* **YOUR GOAL**:
In the passage on Flash below, condense the paragraph beginning "Ironically, I don't mind ads" into a short bulleted list that keeps its main points.

* **PASSAGE GIVEN**:
========================================================================
I seem to remember the PSP when it first came out with a lack of Flash and it wasn't long before Flash was put on the PSP as the web browser on the PSP was useless without Flash, same thing could happen with the iPad if Apple aren't careful.
>Have Apple ever taken a look at the internet if you turn Flash off? The majority of sites are just big blank blocks, mainly because web developers don't see any point in incorporating a non-flash version of their site.
Apple may not, but a few days ago I found a flash blocker for my MacBook. Bye bye flash.
Now, my MacBook doesn't do a hair dryer impression when I read sites like El Reg for instance, with the huge numbers of flash ads they have. Or for that matter, any other site that has flash ads.
Ironically, I don't mind ads on websites, many have to make a living somehow, but that doesn't mean I want them to use 100% of my processor though. It doesn't mean that I want a gale of hot air from the back of my machine.
========================================================================
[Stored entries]
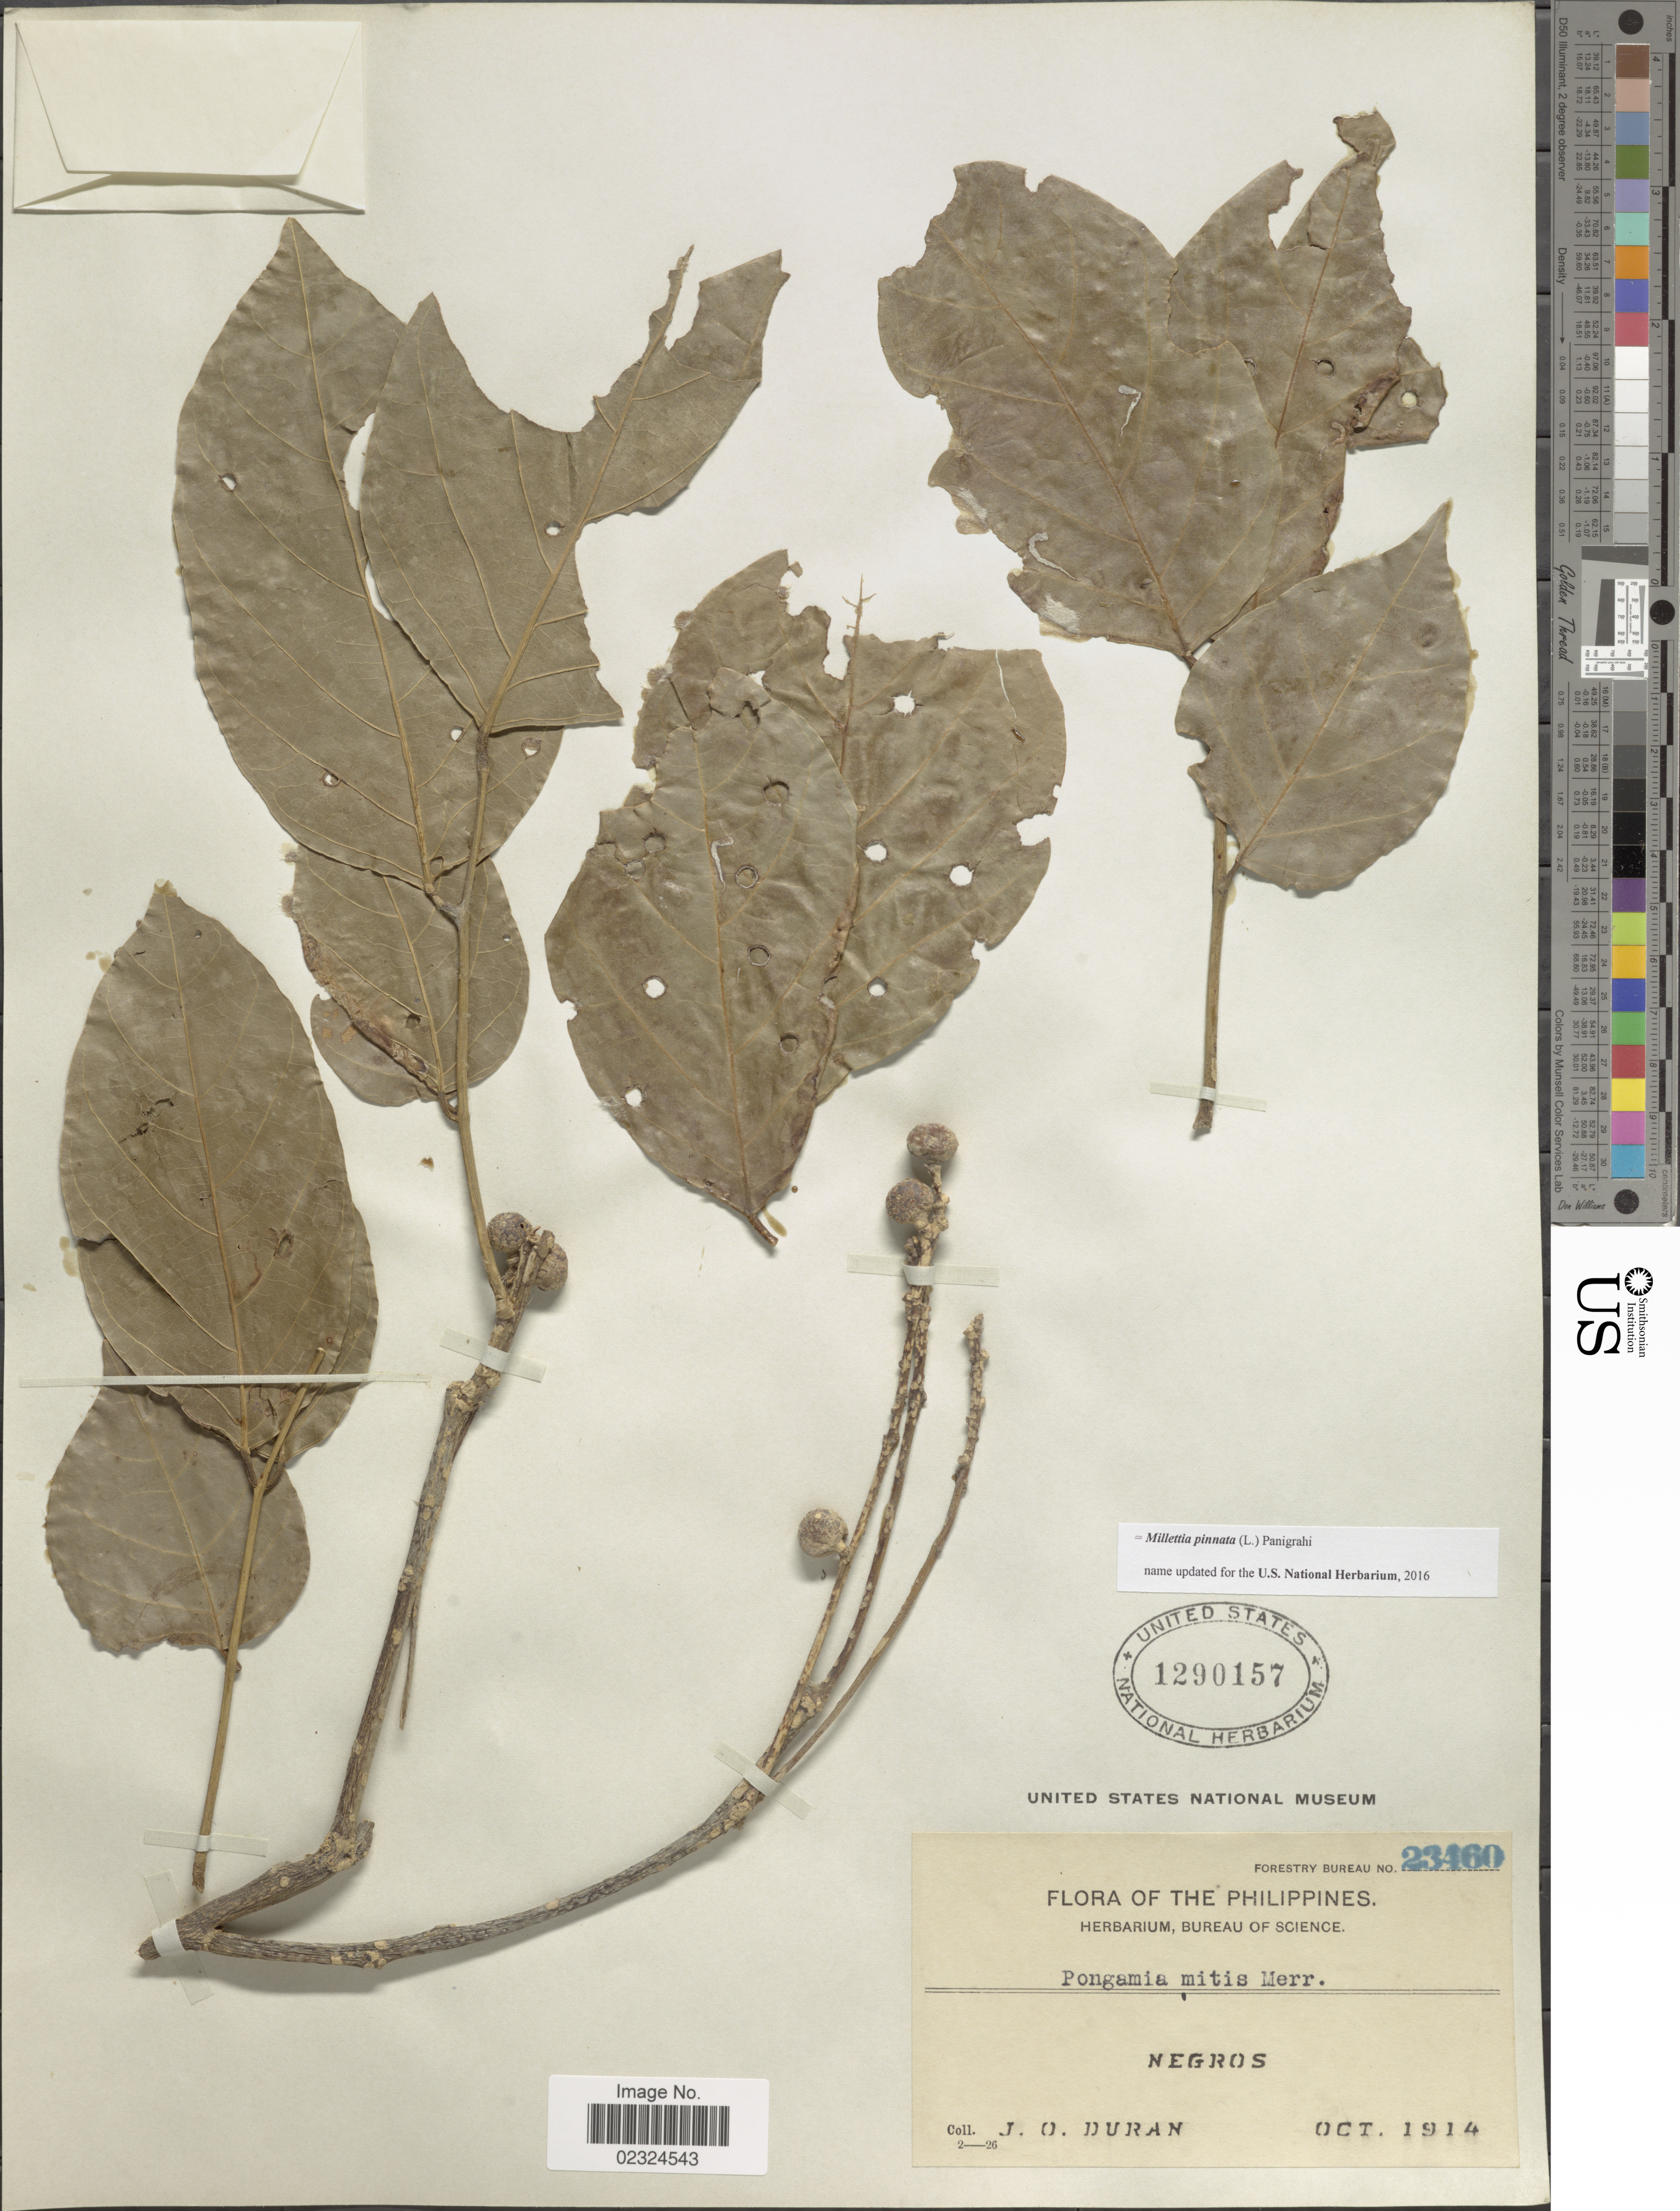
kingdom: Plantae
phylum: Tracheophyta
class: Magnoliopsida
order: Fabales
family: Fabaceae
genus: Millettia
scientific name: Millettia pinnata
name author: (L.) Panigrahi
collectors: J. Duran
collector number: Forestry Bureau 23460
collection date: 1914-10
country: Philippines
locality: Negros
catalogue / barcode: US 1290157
========================================================================
* **FULL SOLUTION**:
- The writer does not object to ads on websites, since many sites need to earn a living.
- The writer does not want those ads to use 100% of the processor.
- The writer does not want them to send a gale of hot air out of the back of the machine.